The headline from Law & Crime really says it all: In ‘Stunning’ 2-1 Decision, Appeals Court Says Congress Can’t Enforce Subpoena Against Ex-WH Counsel Don McGahn:
A federal appeals court panel in Washington, D.C. on Monday ruled that the U.S. House of Representatives does not have any legal authority to enforce its own subpoena against former White House counsel Don McGahn. In a 2-1 decision penned by Judge Thomas B. Griffith, a George W. Bush appointee, the U.S. Circuit Court of Appeals for the District of Columbia reasoned reasoned that the Constitution does not grant a congressional committee the power to enforce its own subpoenas, dismissing the case in favor of McGahn. McGahn DC Circuit Opinion (Scribd).
“Congress has no implied constitutional power to seek civil enforcement of its subpoenas. The Committee thus cannot identify an underlying judicial remedy that could authorize it to invoke the Declaratory Judgment Act,” Griffith wrote. “Because the Committee lacks a cause of action to enforce its subpoena, this lawsuit must be dismissed.”
Judge Griffith stated, however, that while the committee does not currently have such enforcement power, that could be rectified if Congress passed a law granting such authority. Notably, Griffith is soon to be replaced on the court by Donald Trump appointee and staunch conservative Judge Justin Walker.
“We note that this decision does not preclude Congress (or one of its chambers) from ever enforcing a subpoena in federal court; it simply precludes it from doing so without first enacting a statute authorizing such a suit,” he wrote. “If Congress (rather than a single committee in a single chamber thereof) determines that its current mechanisms leave it unable to adequately enforce its subpoenas, it remains free to enact a statute that makes the House’s requests for information judicially enforceable.
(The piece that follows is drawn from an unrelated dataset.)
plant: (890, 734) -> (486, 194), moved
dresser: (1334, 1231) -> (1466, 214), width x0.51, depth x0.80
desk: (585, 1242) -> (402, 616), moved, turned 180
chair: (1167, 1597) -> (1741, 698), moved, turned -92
Indeed, Congress has passed similar statutes before, authorizing criminal enforcement in 1857 and civil enforcement for the Senate in 1978.”
In a dissenting opinion, judge Judith Rogers wrote that the House’s ability to seek judicial enforcement of its subpoenas is implied in Article I of the constitution.
University of Texas law professor Steve Vladeck called the decision “stunning,” saying he expected the issue to be appealed and taken up by the court’s full panel of judges en banc.
“Judge Griffith is having a busy last day. Here’s his stunning opinion for a 2-1 panel holding that the House lacks a cause of action to enforce its subpoena against Don McGahn,” Vladeck tweeted. “His prior ruling that the House lacked standing went en banc. This will too.”
The same three-judge panel earlier this year ruled that federal courts are prohibited from resolving subpoena disputes between the legislative and executive branches. The Court’s initial decision – which severely curbed Congress’s executive oversight capabilities – was later overturned by the full slate of judges on the court in 7-2 en banc decision which reasoned the House committee had standing to seek enforcement of the subpoena for McGahn.
The en banc court – having established that Congress had proper standing to seek judicial enforcement of the subpoena – then remanded the case back to the panel to decide whether the committee had the underlying authority to enforce its subpoena. The panel’s conclusion, which essentially declares that Congress lacks the statutory authority to seek enforcement of a subpoena, is very likely to again be taken up by the full en banc circuit panel.
The controversy stems from Democrats on the House Judiciary Committee seeking McGahn’s testimony via a duly-authorized subpoena issued early in the impeachment inquiry into President Donald Trump. House investigators characterized McGahn’s knowledge of White House decisions as crucial to what special counsel Robert Mueller described as potential obstruction of justice.
After McGahn ignored a voluntary document request, Democrats issued him a testimonial subpoena in April 2019. The Trump administration then intervened demanding that McGahn flout the subpoena “in order to protect the prerogatives of the office of the presidency.”
The Department of Justice (DOJ) also claimed that the president and his closest advisors are entitled to absolute immunity from such requests and that “subjecting a senior presidential advisor to the congressional subpoena power would be akin to requiring the president himself to appear before Congress.”
U.S. District Judge Ketanji Brown Jackson in November of last year, penned a scathing 120-page ruling ordering McGahn to comply with the congressional subpoena, until the ruling was overturned by the D.C. Circuit Court.
This panel decision is likely to be overturned by the full en banc panel of the D.C. Circuit Court of Appeals and/or the U.S. Supreme Court. The correct legal position in this case was the opinion by Judge Ketanji Brown Jackson.
What we have here is a demonstration of why Republicans pack the courts with conservative activist judges. This panel of judges aided and abetted the Trump “Injustice” Department and Don McGahn’s dilatory tactics to avoid responding to a duly authorized subpoena for his testimony, and to run out the clock past election day for testimony that he should have voluntarily given to Congress if he was a law abiding citizen and patriot.